Extracting text features is quite important in natural language processing. Therefore, the mmkit-features
toolkit allows us to easily obtain text features in different format using TextFeaturesWrapper
class. Several text feature extracting techniques are implemented in the module, including using TF-IDF
, WordEmbedding
, WordVector
and GloVe
.
Here are a few toy examples to show its usage.
from mmkfeatures.text.text_features_wrapper import TextFeaturesWrapper
if __name__=="__main__":
text_features_wrapper = TextFeaturesWrapper()
corpus = [
"This is a sample sentence",
"I am interested in politics",
"You are a very good software engineer, engineer.",
]
sentence = "It is a sample sentence"
# 1. Using TFIDF
# vs=text_features_wrapper.get_text_features_using_tfidf(corpus,[sentence,sentence])
# 2. Using WordEmbedding
# vs = text_features_wrapper.get_text_features_using_wordembedding(corpus, sentence)

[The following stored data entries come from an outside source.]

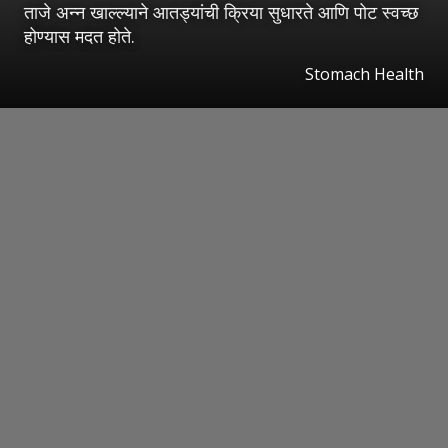
ताजे अन्न खाल्ल्याने आतड्यांची क्रिया सुधारते आणि पोट स्वच्छ
होण्यास मदत होते.
Stomach Health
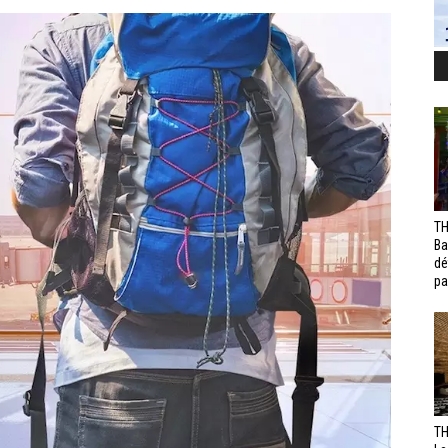
TH
Ba
dé
pa
TH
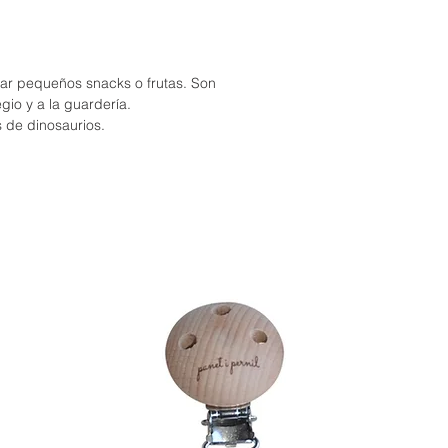
evar pequeños snacks o frutas. Son
egio y a la guardería.
s de dinosaurios.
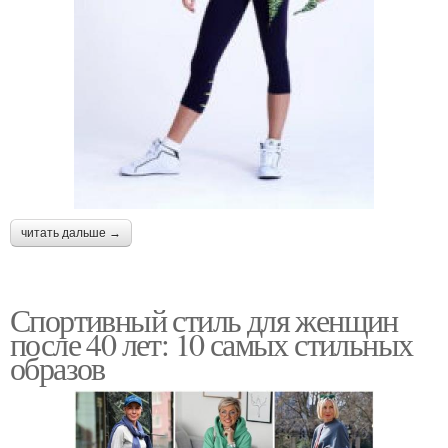
читать дальше →
Спортивный стиль для женщин
после 40 лет: 10 самых стильных
образов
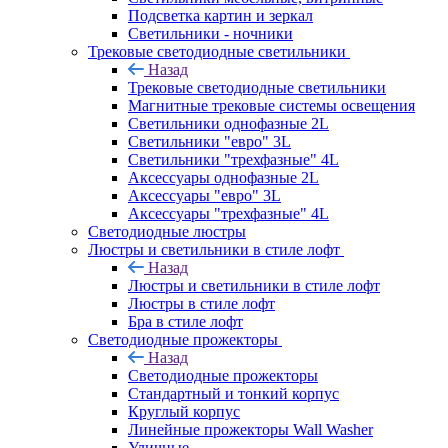
Подсветка картин и зеркал
Светильники - ночники
Трековые светодиодные светильники
Назад
Трековые светодиодные светильники
Магнитные трековые системы освещения
Светильники однофазные 2L
Светильники "евро" 3L
Светильники "трехфазные" 4L
Аксессуары однофазные 2L
Аксессуары "евро" 3L
Аксессуары "трехфазные" 4L
Светодиодные люстры
Люстры и светильники в стиле лофт
Назад
Люстры и светильники в стиле лофт
Люстры в стиле лофт
Бра в стиле лофт
Светодиодные прожекторы
Назад
Светодиодные прожекторы
Стандартный и тонкий корпус
Круглый корпус
Линейные прожекторы Wall Washer
Уличные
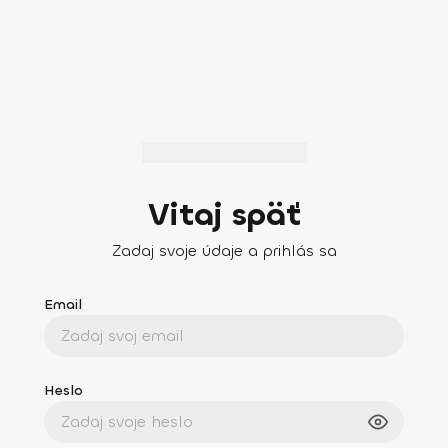
Vitaj späť
Zadaj svoje údaje a prihlás sa
Email
Heslo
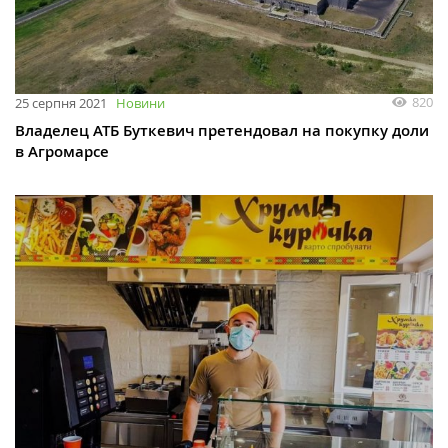
820
25 серпня 2021
Новини
Владелец АТБ Буткевич претендовал на покупку доли
в Агромарсе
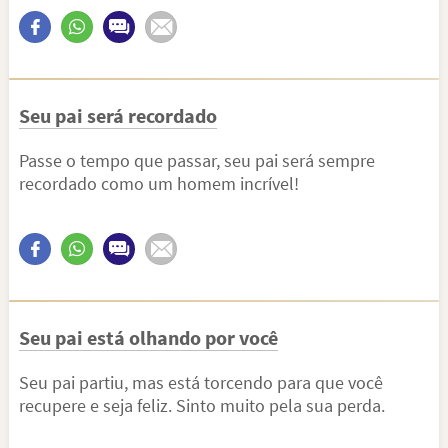
Seu pai será recordado
Passe o tempo que passar, seu pai será sempre
recordado como um homem incrível!
Seu pai está olhando por você
Seu pai partiu, mas está torcendo para que você
recupere e seja feliz. Sinto muito pela sua perda.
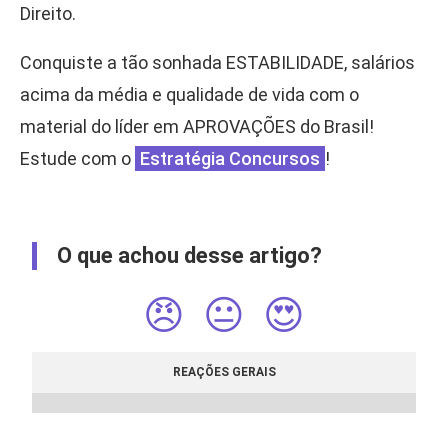
Direito.
Conquiste a tão sonhada ESTABILIDADE, salários
acima da média e qualidade de vida com o
material do líder em APROVAÇÕES do Brasil!
Estude com o
Estratégia Concursos
!
O que achou desse artigo?
😠
😐
😍
REAÇÕES GERAIS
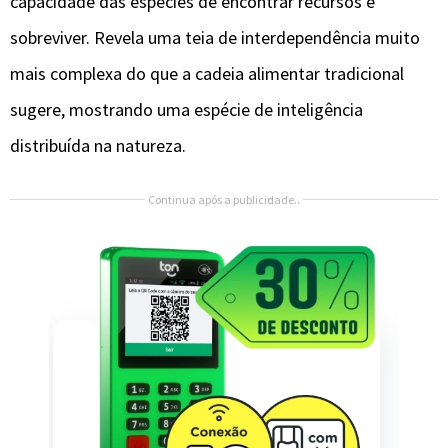
capacidade das espécies de encontrar recursos e
sobreviver. Revela uma teia de interdependência muito
mais complexa do que a cadeia alimentar tradicional
sugere, mostrando uma espécie de inteligência
distribuída na natureza.
Continua após a publicidade..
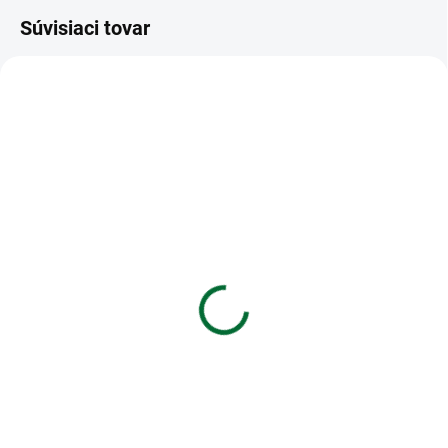
Súvisiaci tovar
VIAC ZA MENEJ
VIAC ZA MENEJ
SKLADOM
SKLADOM
(>5 KS)
(5 KS)
Záznamová kniha A5
Blok s magnetom
MFP 100l/čistá ZL5100
13x19cm,120 listov -
capybara
€1,97
€4,85
Do košíka
Do košíka
Záznamová kniha A5 MFP 100l/
čistá ZL5100
Blok s magnetom 13x19cm,120
listov - capybara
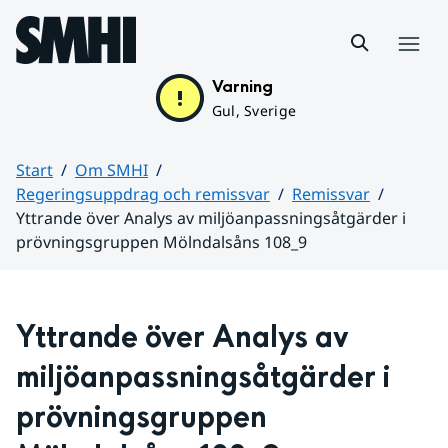
Hoppa till sidans innehåll
Meny
Varning
Gul, Sverige
Start
Om SMHI
Regeringsuppdrag och remissvar
Remissvar
Yttrande över Analys av miljöanpassningsåtgärder i
prövningsgruppen Mölndalsåns 108_9
Huvudinnehåll
Yttrande över Analys av 
miljöanpassningsåtgärder i 
prövningsgruppen 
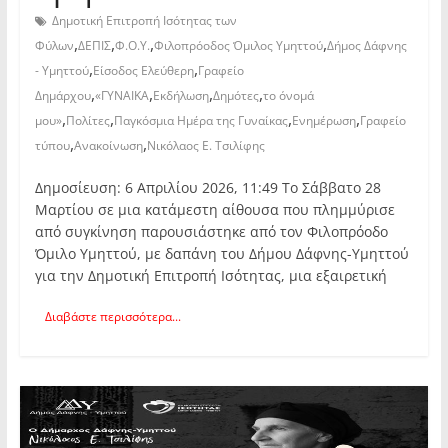
Δημοτική Επιτροπή Ισότητας των
,
,
,
,
Φύλων
ΔΕΠΙΣ
Φ.Ο.Υ.
Φιλοπρόοδος Όμιλος Υμηττού
Δήμος Δάφνης
,
,
- Υμηττού
Είσοδος Ελεύθερη
Γραφείο
,
,
,
,
Δημάρχου
«ΓΥΝΑΙΚΑ
Εκδήλωση
Δημότες
το όνομά
,
,
,
,
μου»
Πολίτες
Παγκόσμια Ημέρα της Γυναίκας
Ενημέρωση
Γραφείο
,
,
τύπου
Ανακοίνωση
Νικόλαος Ε. Τσιλίφης
Δημοσίευση: 6 Απριλίου 2026, 11:49 Το Σάββατο 28
Μαρτίου σε μια κατάμεστη αίθουσα που πλημμύρισε
από συγκίνηση παρουσιάστηκε από τον Φιλοπρόοδο
Όμιλο Υμηττού, με δαπάνη του Δήμου Δάφνης-Υμηττού
για την Δημοτική Επιτροπή Ισότητας, μια εξαιρετική
Διαβάστε περισσότερα...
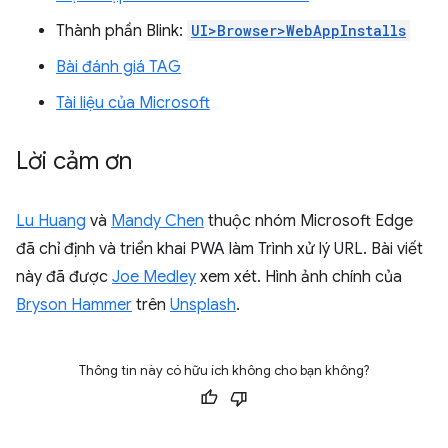
Thành phần Blink:
UI>Browser>WebAppInstalls
Bài đánh giá TAG
Tài liệu của Microsoft
Lời cảm ơn
Lu Huang
và
Mandy Chen
thuộc nhóm Microsoft Edge
đã chỉ định và triển khai PWA làm Trình xử lý URL. Bài viết
này đã được
Joe Medley
xem xét. Hình ảnh chính của
Bryson Hammer
trên
Unsplash
.
Thông tin này có hữu ích không cho bạn không?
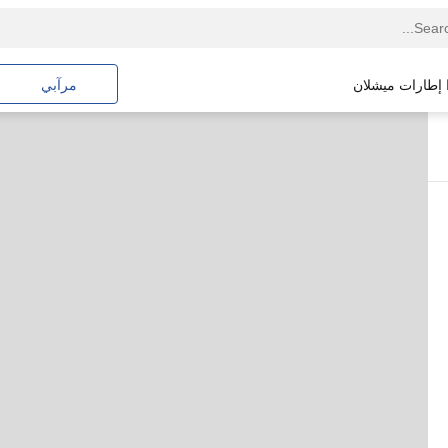
ا إطارات ميشلان
مرآبي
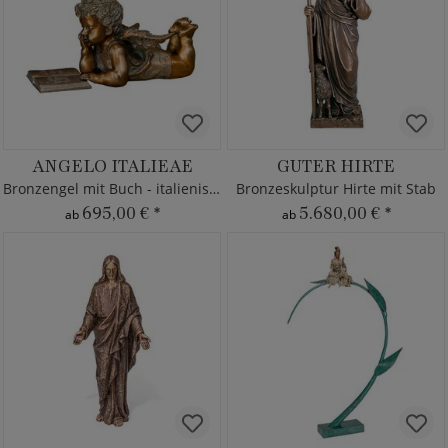
ANGELO ITALIEAE
GUTER HIRTE
Bronzengel mit Buch - italienisch
Bronzeskulptur Hirte mit Stab
695,00 €
*
5.680,00 €
*
ab
ab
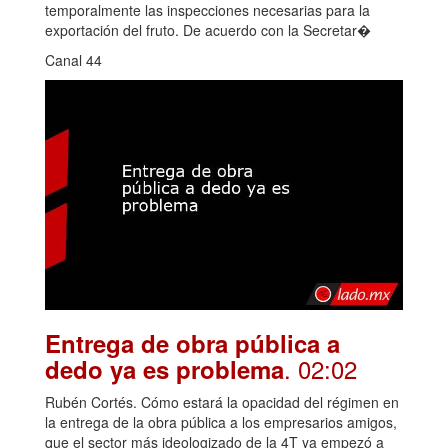
temporalmente las inspecciones necesarias para la
exportación del fruto. De acuerdo con la Secretar�
Canal 44
Entrega de obra pública a
. 02:02
dedo ya es problema
Rubén Cortés. Cómo estará la opacidad del régimen en
la entrega de la obra pública a los empresarios amigos,
que el sector más ideologizado de la 4T ya empezó a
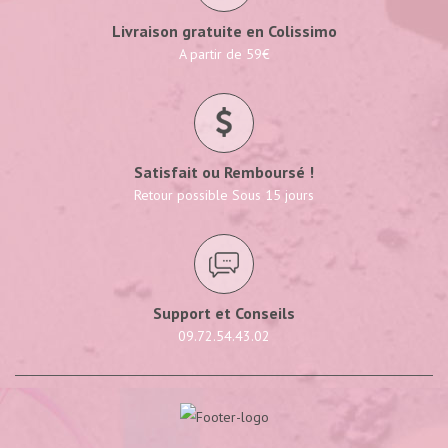
Livraison gratuite en Colissimo
A partir de 59€
Satisfait ou Remboursé !
Retour possible Sous 15 jours
Support et Conseils
09.72.54.43.02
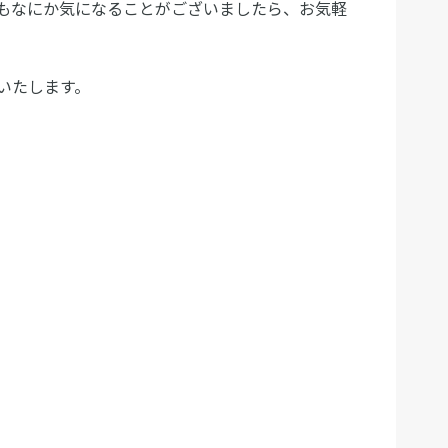
もなにか気になることがございましたら、お気軽
いたします。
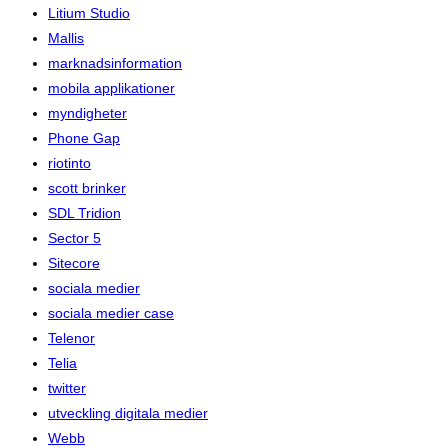
Litium Studio
Mallis
marknadsinformation
mobila applikationer
myndigheter
Phone Gap
riotinto
scott brinker
SDL Tridion
Sector 5
Sitecore
sociala medier
sociala medier case
Telenor
Telia
twitter
utveckling digitala medier
Webb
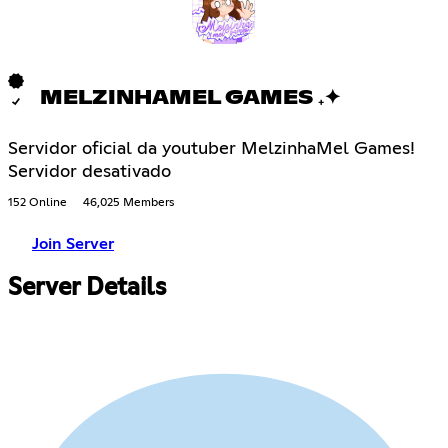
MELZINHAMEL GAMES ₊✦
Servidor oficial da youtuber MelzinhaMel Games!
Servidor desativado
152 Online
46,025 Members
Join Server
Server Details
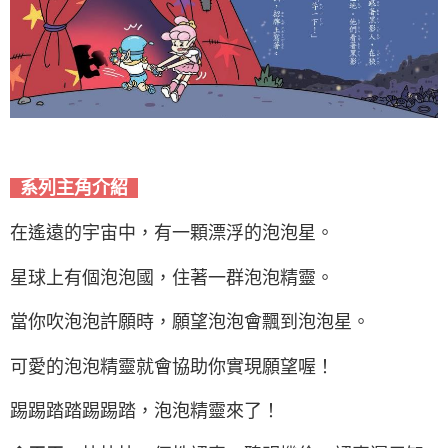
系列主角介紹
在遙遠的宇宙中，有一顆漂浮的泡泡星。
星球上有個泡泡國，住著一群泡泡精靈。
當你吹泡泡許願時，願望泡泡會飄到泡泡星。
可愛的泡泡精靈就會協助你實現願望喔！
踢踢踏踏踢踢踏，泡泡精靈來了！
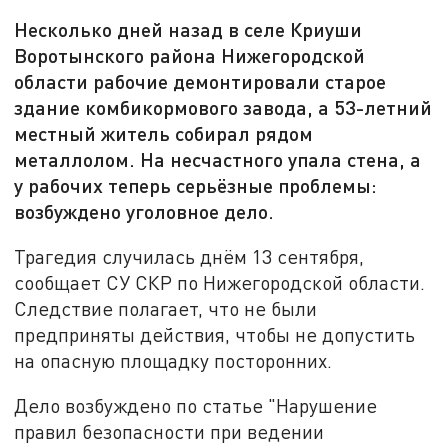
Несколько дней назад в селе Криуши
Воротынского района Нижегородской
области рабочие демонтировали старое
здание комбикормового завода, а 53-летний
местный житель собирал рядом
металлолом. На несчастного упала стена, а
у рабочих теперь серьёзные проблемы:
возбуждено уголовное дело.
Трагедия случилась днём 13 сентября,
сообщает СУ СКР по Нижегородской области.
Следствие полагает, что не были
предприняты действия, чтобы не допустить
на опасную площадку посторонних.
Дело возбуждено по статье "Нарушение
правил безопасности при ведении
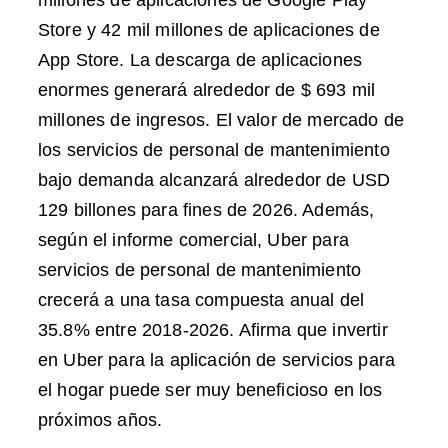
millones de aplicaciones de Google Play
Store y 42 mil millones de aplicaciones de
App Store. La descarga de aplicaciones
enormes generará alrededor de $ 693 mil
millones de ingresos. El valor de mercado de
los servicios de personal de mantenimiento
bajo demanda alcanzará alrededor de USD
129 billones para fines de 2026. Además,
según el informe comercial, Uber para
servicios de personal de mantenimiento
crecerá a una tasa compuesta anual del
35.8% entre 2018-2026. Afirma que invertir
en Uber para la aplicación de servicios para
el hogar puede ser muy beneficioso en los
próximos años.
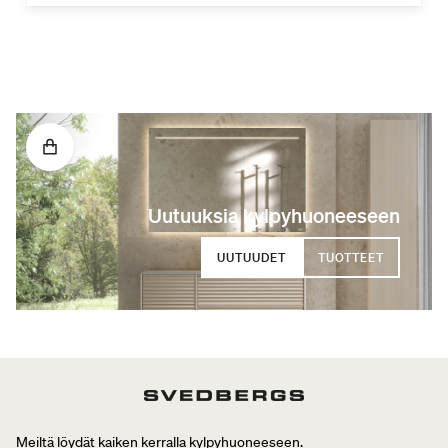
Uutuuksia kylpyhuoneeseen
UUTUUDET
TUOTTEET
Meiltä löydät kaiken kerralla kylpyhuoneeseen.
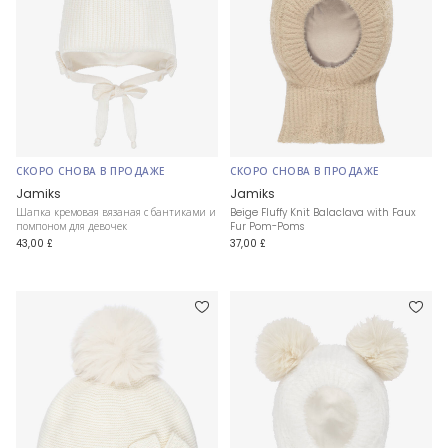
СКОРО СНОВА В ПРОДАЖЕ
СКОРО СНОВА В ПРОДАЖЕ
Jamiks
Jamiks
Шапка кремовая вязаная с бантиками и
Beige Fluffy Knit Balaclava with Faux
помпоном для девочек
Fur Pom-Poms
43,00 £
37,00 £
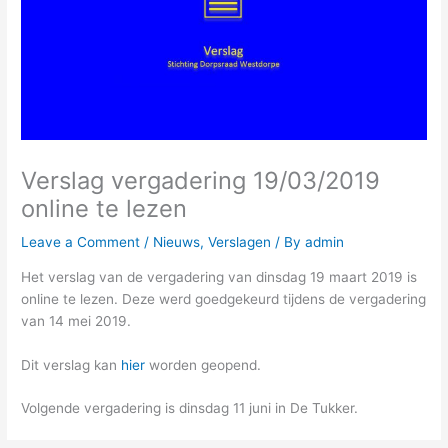
Verslag vergadering 19/03/2019
online te lezen
Leave a Comment
/
Nieuws
,
Verslagen
/ By
admin
Het verslag van de vergadering van dinsdag 19 maart 2019 is
online te lezen. Deze werd goedgekeurd tijdens de vergadering
van 14 mei 2019.
Dit verslag kan
hier
worden geopend.
Volgende vergadering is dinsdag 11 juni in De Tukker.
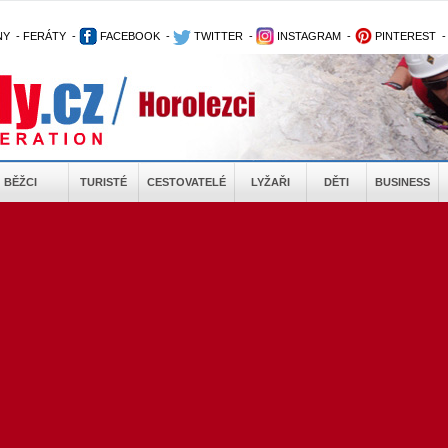
NY
-
FERÁTY
-
FACEBOOK
-
TWITTER
-
INSTAGRAM
-
PINTEREST
BĚŽCI
TURISTÉ
CESTOVATELÉ
LYŽAŘI
DĚTI
BUSINESS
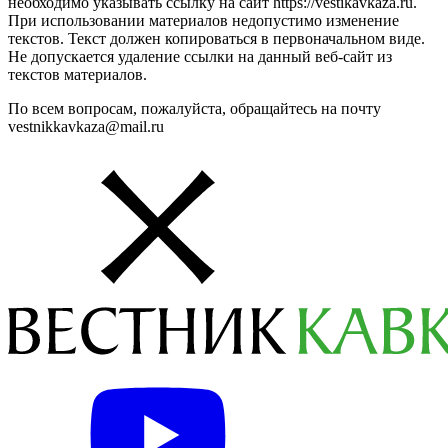
необходимо указывать ссылку на сайт https://vestikavkaza.ru.
При использовании материалов недопустимо изменение
текстов. Текст должен копироваться в первоначальном виде.
Не допускается удаление ссылки на данный веб-сайт из
текстов материалов.
По всем вопросам, пожалуйста, обращайтесь на почту
vestnikkavkaza@mail.ru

# 3. Using GloVe Embedding
vs=text_features_wrapper.get_text_features_using_GloVe(sentence,"../data/glove.6B/glove.6B.50d.txt","../data/glove.6B/glove_6B.50d.wordvec.txt")
# 4. Using Word Vector
# vs = text_features_wrapper.get_text_features_using_wordvector(corpus, sentence)
print(vs)
Most of the methods generate word vectors with fixed length to represent text for our analysis. We highly recommend you to use GloVe embedding to generate word vectors.